BUSA 533 - Cyber Security and IT Auditing
Hours: 3
An examination of the technical and managerial aspects of Cyber Security and IT Auditing nature of the course. An IT audit is the examination and evaluation of an organization's information technology infrastructure, policies and operations which is critical to understanding cyber security and assurance. This course provides the foundation for understanding the key issues associated with protecting information assets, identifying threats to information assets and planning responses to threats. Addresses the use of analytics tools and techniques to enhance the ability of quality management approaches to improve information and security processes.

BUSA 535 - Ethical Hacking
Hours: 3
In this course, students will develop and gain an understanding of the principles, concepts, and methods to prevent and detect outside attacks in a business environment.

BUSA 537 - Advanced Analytics
Hours: 3
This course covers the applications of advanced analytical techniques. Students learn to analyze data sets, and identify critical business success factors under uncertainties. Topics include linear regression, decision trees, time series analysis as well as techniques for non-linear data such as text mining.

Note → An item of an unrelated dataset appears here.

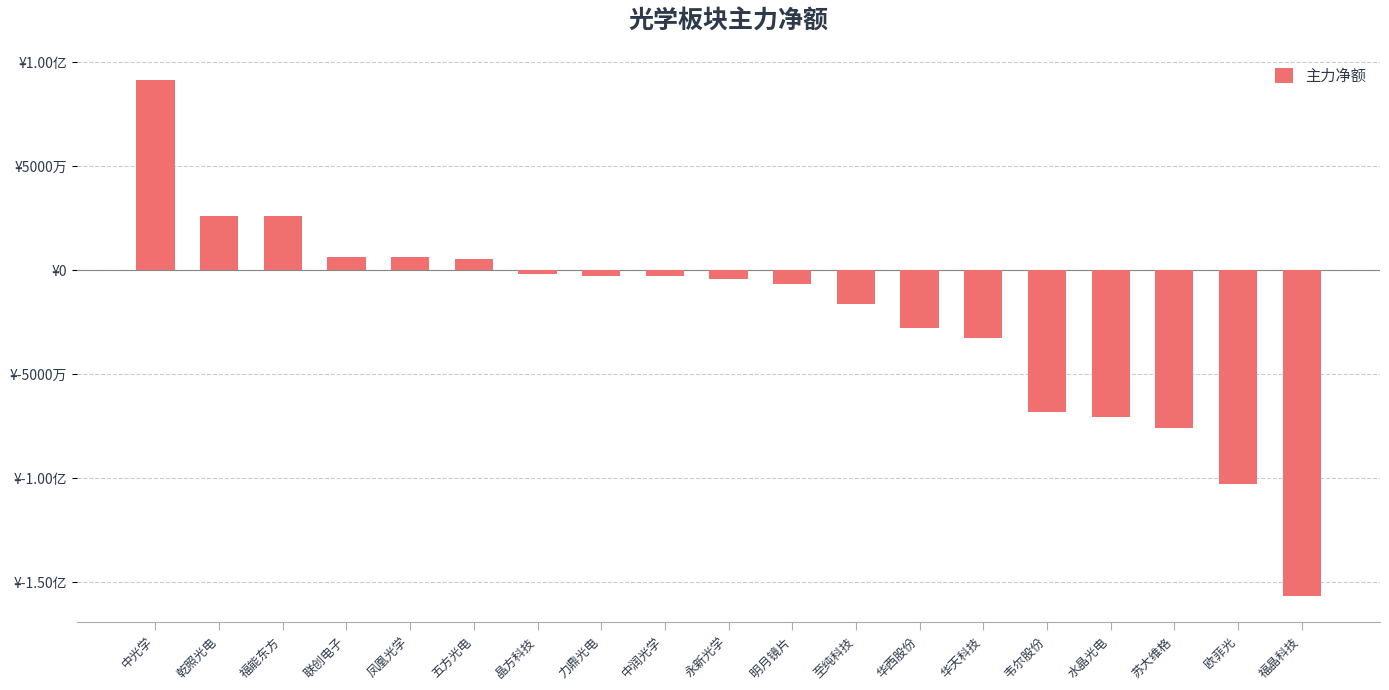

Are the bars horizontal?

No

BUSA 539 - Cyber Forensics and Information Security Policy Governance
Hours: 3
This course provides a foundation in the use of cyber forensic tools and procedures necessary to collect and analyze digital information that might be used in administrative, civil or criminal cases. Special emphasis will be placed upon ensuring that organizational information security policies meet all applicable laws and regulation requirements.

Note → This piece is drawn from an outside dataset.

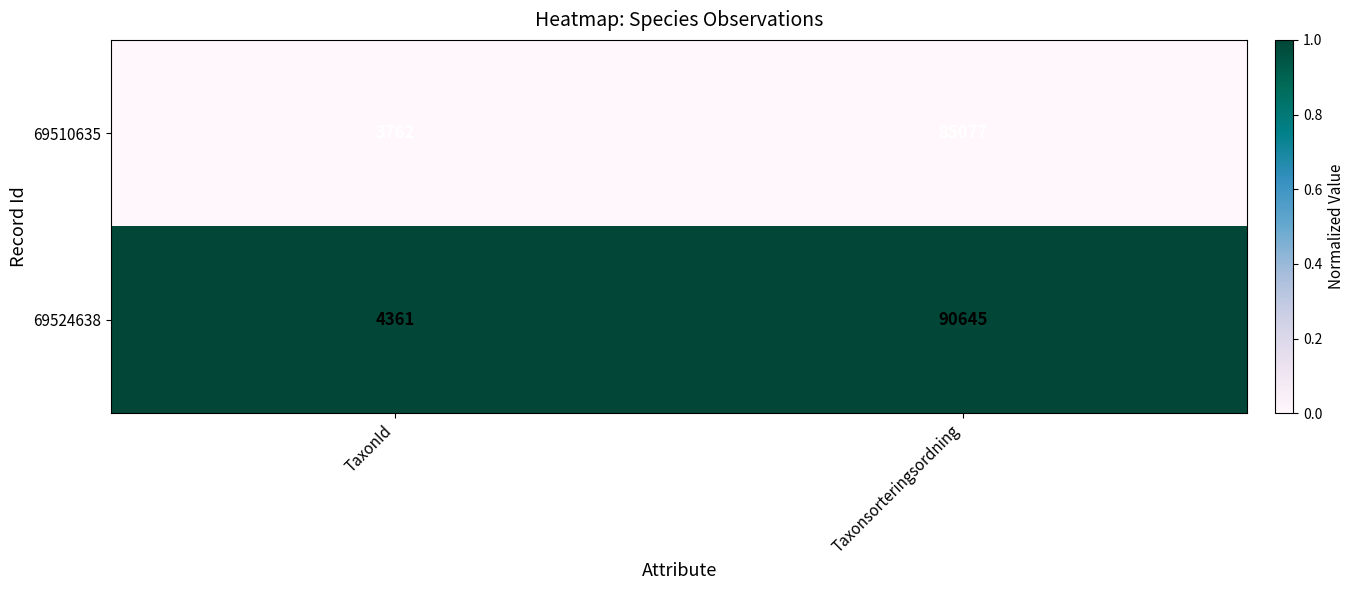

Which series has the widest spread of values?

69524638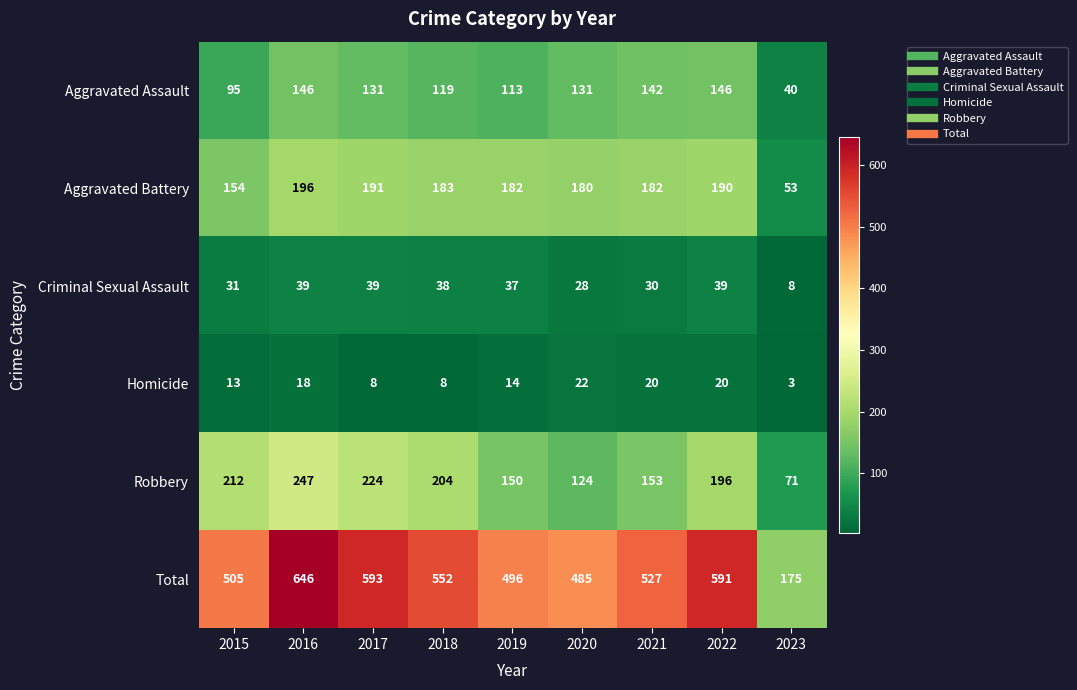

True or false: Criminal Sexual Assault has a value of 39 at 2017.

True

BUSA 541 - Global Network Design
Hours: 3
This course teaches students the core modules such as logistics and customer relationship management in enterprise resources planning activities. The course introduces modern quality management approaches including Six Sigma. Students learn global supply chain system design and implementation techniques and practices through class discussions and case analyses.

BUSA 542 - Applied Decision Modeling
Hours: 3
This course covers the development, implementation, and utilization of optimization models for managerial decision making. Students will learn linear programming models such as network model, integer optimization, goal programming as well as data mining models in this course. Examples include optimization analysis for strategic planning, financial portfolio management, operations, project management, and marketing research.

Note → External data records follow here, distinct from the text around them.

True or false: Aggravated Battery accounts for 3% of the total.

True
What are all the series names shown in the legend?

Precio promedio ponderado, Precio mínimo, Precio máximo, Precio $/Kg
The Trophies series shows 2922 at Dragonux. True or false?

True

BUSA 545 - Machine Learning
Hours: 3
This course is aimed at developing practical machine learning and data science skills which are quintessential for future professionals in the field of analytics. The course will cover theoretical concepts of broad range of machine learning and deep learning concepts and methods. The tutorials, assignments and projects provide students with practical knowledge to solve real world problems. Prerequisites: BUSA 523.

BUSA 547 - Data Visualization
Hours: 3
In this digital age, it is becoming essentials for people to understand how to leverage data and generate insights that have the power to change the world. Data Analysis, visualization and storytelling are indispensable skills for communications, engineering, managing and marketing professionals. Student will learn the fundamentals of storytelling concepts, narrative theories, methods for research, cleaning and analyzing datasets, and focus on developing stories using Tableau and other creative data tools.

BUSA 580 - Internship in Business Analytics - BUSA
Hours: 0-4
The goal of this course is to gain relevant work experience in the student's field of study by developing specific work related skills to improve marketability upon graduation. Students will also build a "network" of professional contacts. Prerequisites: Departmental approval.

BUSA 589 - Independent Study
Hours: 0-4
One to four individualized instruction/research at an advanced level in a specialized content area under the direction of a faculty member. Prerequisites: Consent of department head.

BUSA 597 - Special Topic
Hours: 1-3
Special Topics. One to three semester hours. Organized class. May be repeated when topics vary.